WORK TO COMPLETE
Could the listing be repeated exactly, with every picture dropped?

DATA BELOW
[Start of Attachment]

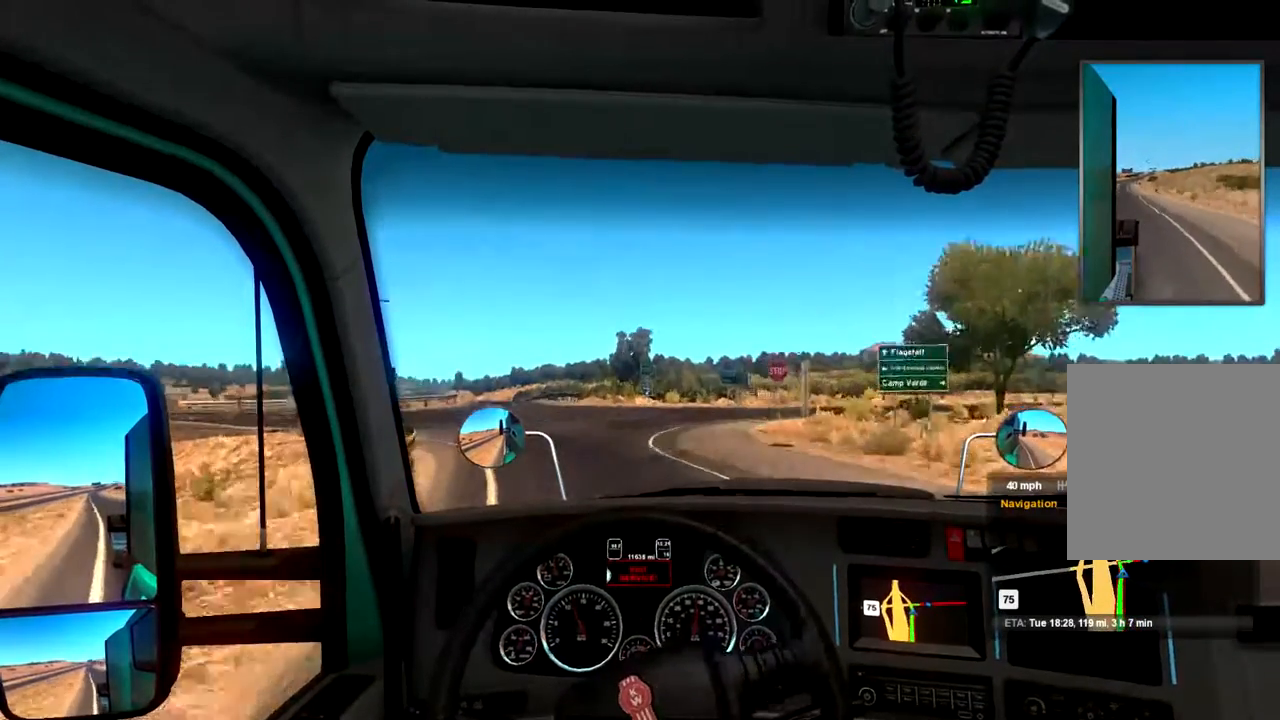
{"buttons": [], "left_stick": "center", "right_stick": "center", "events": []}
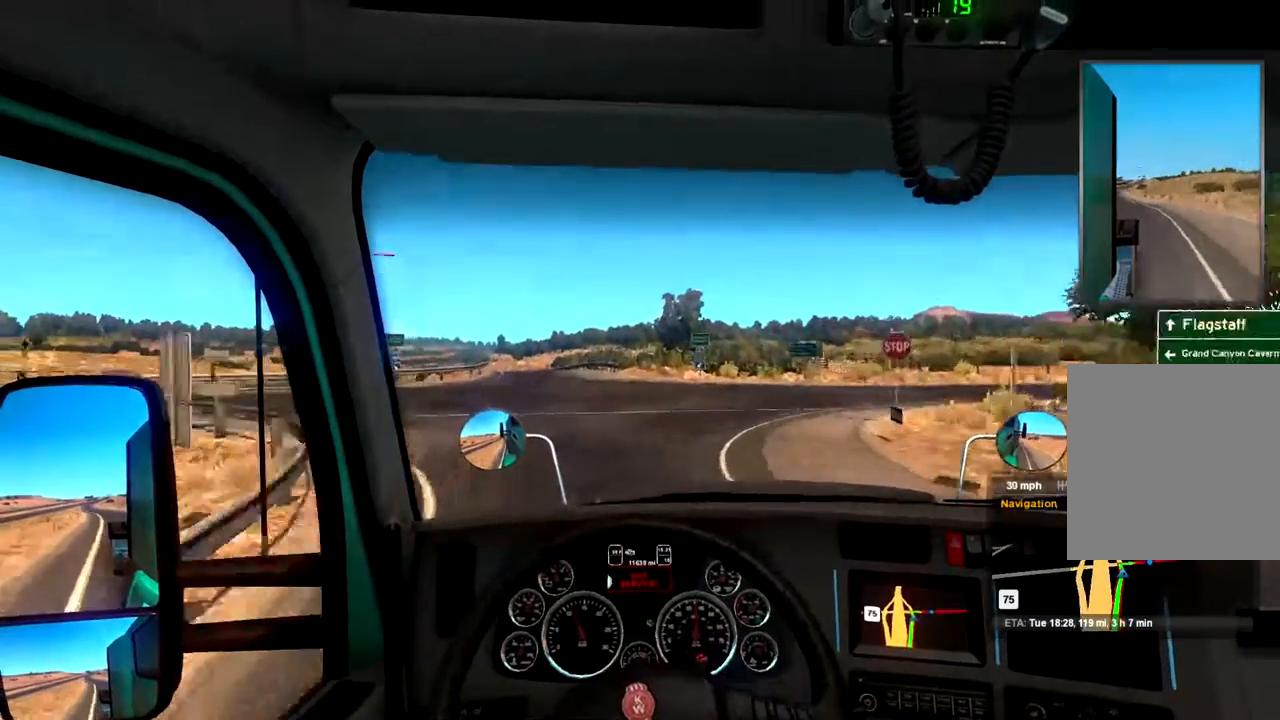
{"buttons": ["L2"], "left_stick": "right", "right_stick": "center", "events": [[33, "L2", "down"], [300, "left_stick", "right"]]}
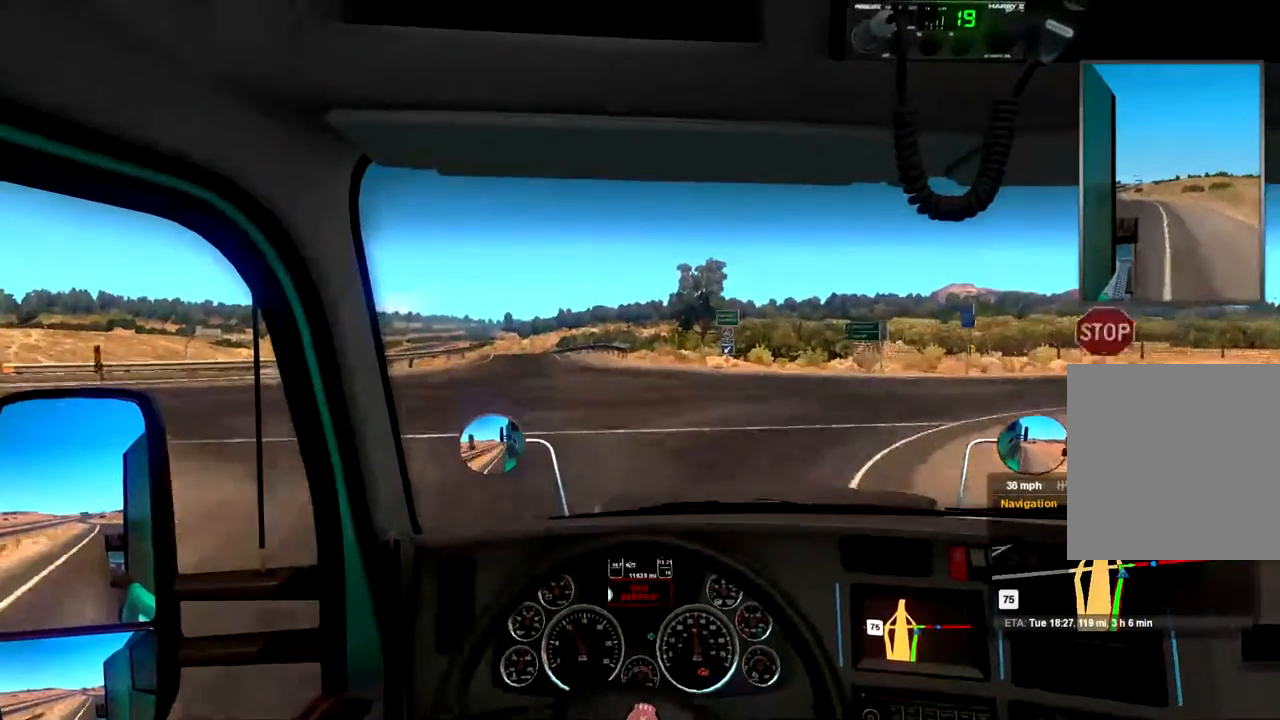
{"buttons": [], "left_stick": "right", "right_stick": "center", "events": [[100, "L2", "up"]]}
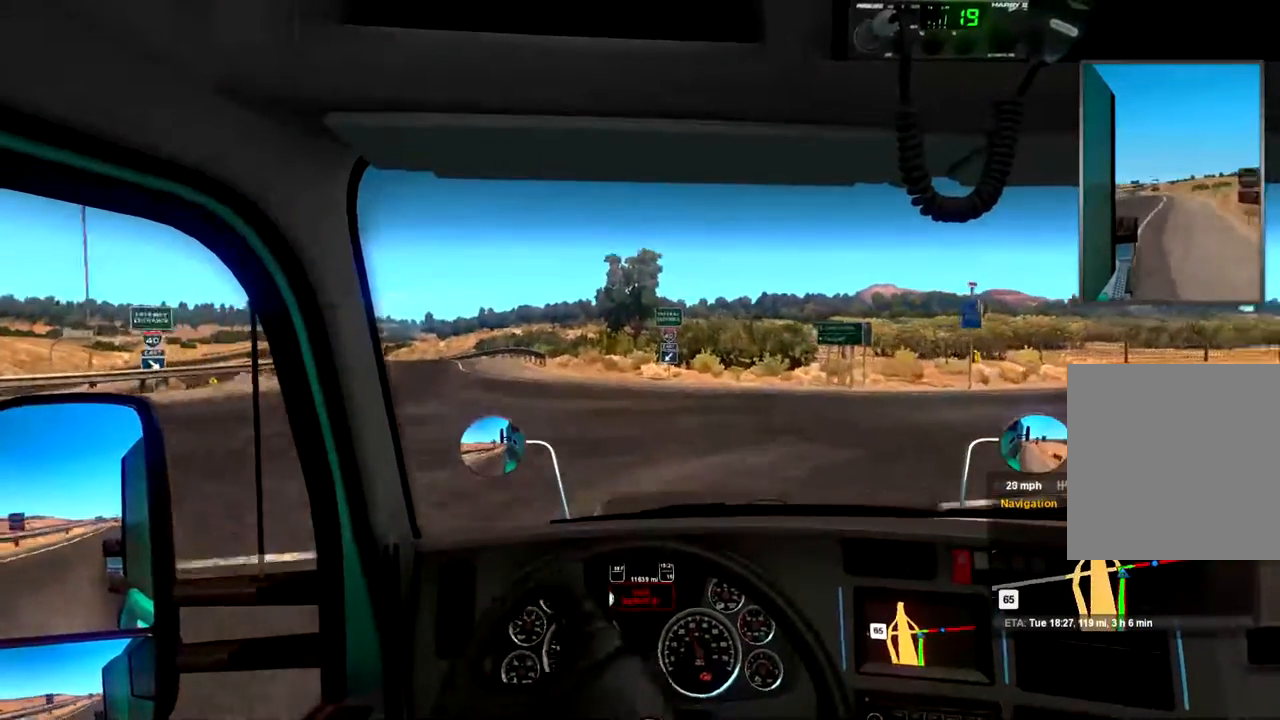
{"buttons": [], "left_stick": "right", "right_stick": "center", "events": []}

[End of Attachment]

WRITTEN RESPONSE
{"buttons": [], "left_stick": "center", "right_stick": "center", "events": []}
{"buttons": ["L2"], "left_stick": "right", "right_stick": "center", "events": [[33, "L2", "down"], [300, "left_stick", "right"]]}
{"buttons": [], "left_stick": "right", "right_stick": "center", "events": [[100, "L2", "up"]]}
{"buttons": [], "left_stick": "right", "right_stick": "center", "events": []}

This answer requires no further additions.